Cheating is wrong. It's not the upstanding thing to do. It's an attempt to eat your cake, and have it too. If you're in a relationship where you're going to cheat, then you shouldn't have entered it in the first place. If you desire to experience intimacy that the rules of your relationship do not allow, there are two proper and upstanding alternatives: either to abstain, and reject temptation; or to confront your partner, and let the chips fall where they may. This could mean ending the relationship, or relaxing the rules.
(Or often, relaxing the rules, and then ending. That's how open relationships acquire a bad reputation; when closed relationships make their last-ditch efforts to save themselves by opening up, and can't.)
The thing is - when people cheat, we tend to judge them way too much. We vilify the cheater, and exaggerate the harm done to the person who was cheated on. We maximize their victimhood, and minimize what they did to help create the situation. Cheating is only ever seen as the cheater's fault.
I argue that the way most people set up their expectations in relationships makes it inevitable that someone will either cheat, or be tempted to. Further, even when temptation is repressed - when cheating doesn't actually happen - the fact that there's repression is a cost. It's a lost opportunity for someone to experience something beautiful.
If you're in a monogamous relationship, the first thing you should notice is that you're extorting your partner. Monogamy is a form of blackmail. Your partner loves you; but you don't love them back freely. The only way you will love them is if they do not love anyone else. Your partner has a burning need to be with you; but the only way you'll grant them this is if they agree to abandon other needs they have. You will not allow your partner to fulfill all their desires. You will not allow them to fully express themselves.
The most common response is that this is fine, because people agree to it. That marriage vows are entered voluntarily. But to suppose that this is fully voluntary is wishful thinking. There is pressure from peers and family; from churches, colleagues, and employers; from the state; pressuring people to at least appear to pursue a traditional, heterosexual, monogamous lifestyle. Even heterosexual monogamous people who decide to merely not have children can be treated as social pariahs. We are only now, and only in select countries, on the road to marriage equality for people with same-sex partners. For people with multiple partners, widespread acceptance is a long way down the road.

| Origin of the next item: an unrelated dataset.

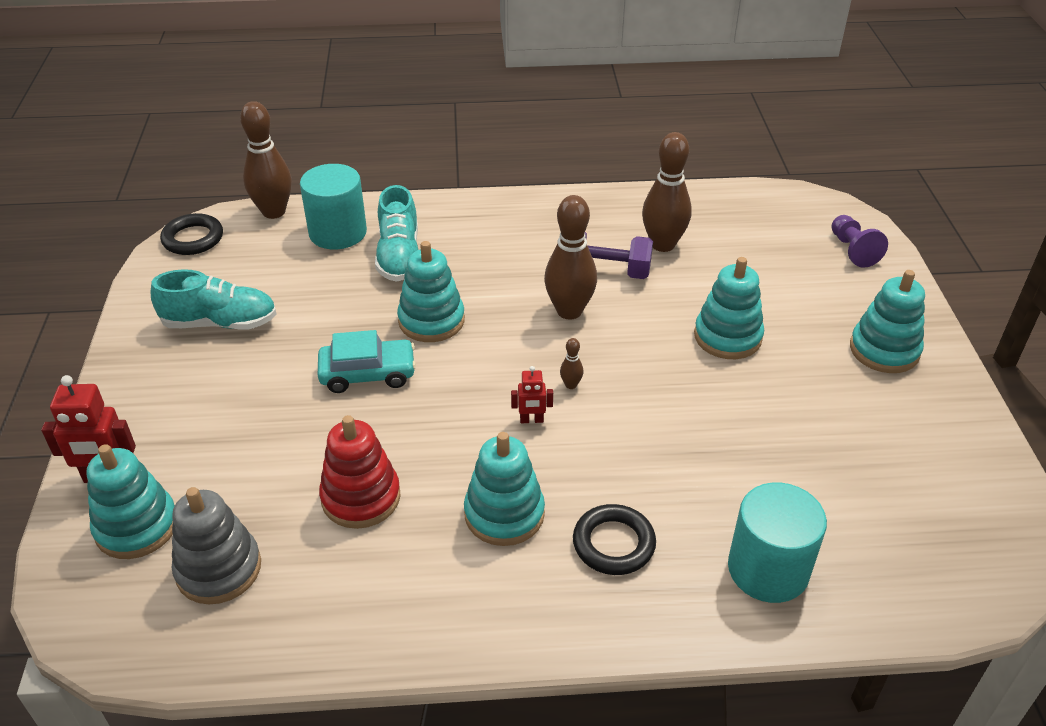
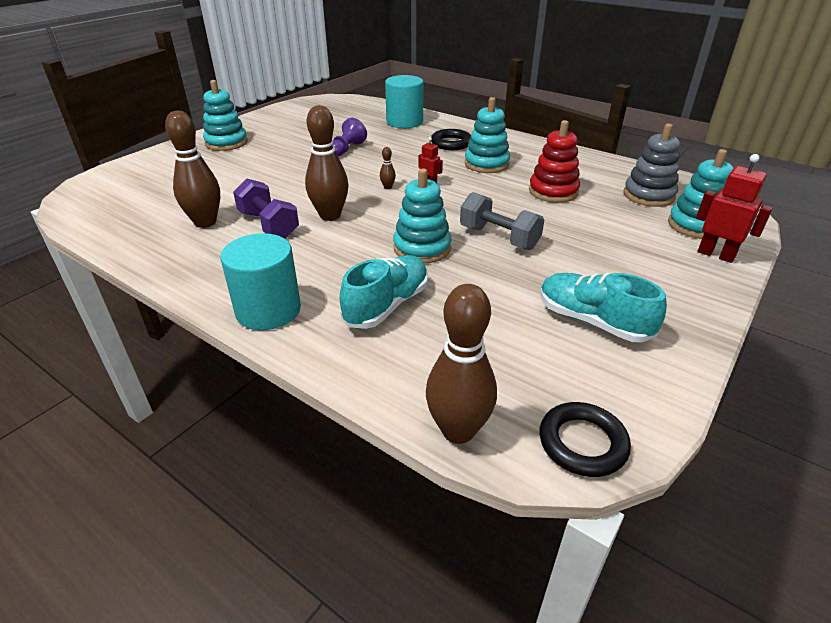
camera: 140 degrees left, 5 degrees down
turquoise cylinder [300,164,367,249] -> turquoise cylinder moved to [220,233,301,330]
turquoise car [318,330,416,393] -> grey dumbbell [460,192,544,250]
turquoise stacking toy [694,257,764,359] -> none
purple pawn [831,215,888,268] -> purple pawn moved to [333,118,367,157]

It takes unusual guts and self-awareness to go against this pressure, especially at a young age when a person still needs the support of others. Now add to this that a young person getting married doesn't necessarily yet understand themselves, or know what they can and cannot repress in the long run; add to it that the most valuable thing which they know they want - the love of their partner - comes dependent on a monogamous promise; and it's hard to argue the decision isn't made under duress.
There are certainly people who take shitty actions for no reason. In most cases, however, people make shitty decisions as a result of shitty circumstance. What hurts the most when you're being cheated on is the lying, the betrayal; but the main reason the person is lying is that what they have with you does mean a lot to them. There would be no reason to lie, if honesty didn't lead to losing something they value.
So then why cheat, in the first place? Well, because they don't only love you. They also love, and/or need, something else. In the situation they're in, there's no honest course of action that would allow them to have both. Either they lose you; or they lose the other something. It's a lose/lose proposition for them.
Cheating is what people do to delay an inevitable loss. For a while at least, as long as they can hide it, they can have both things they want - which they believe they could otherwise never have.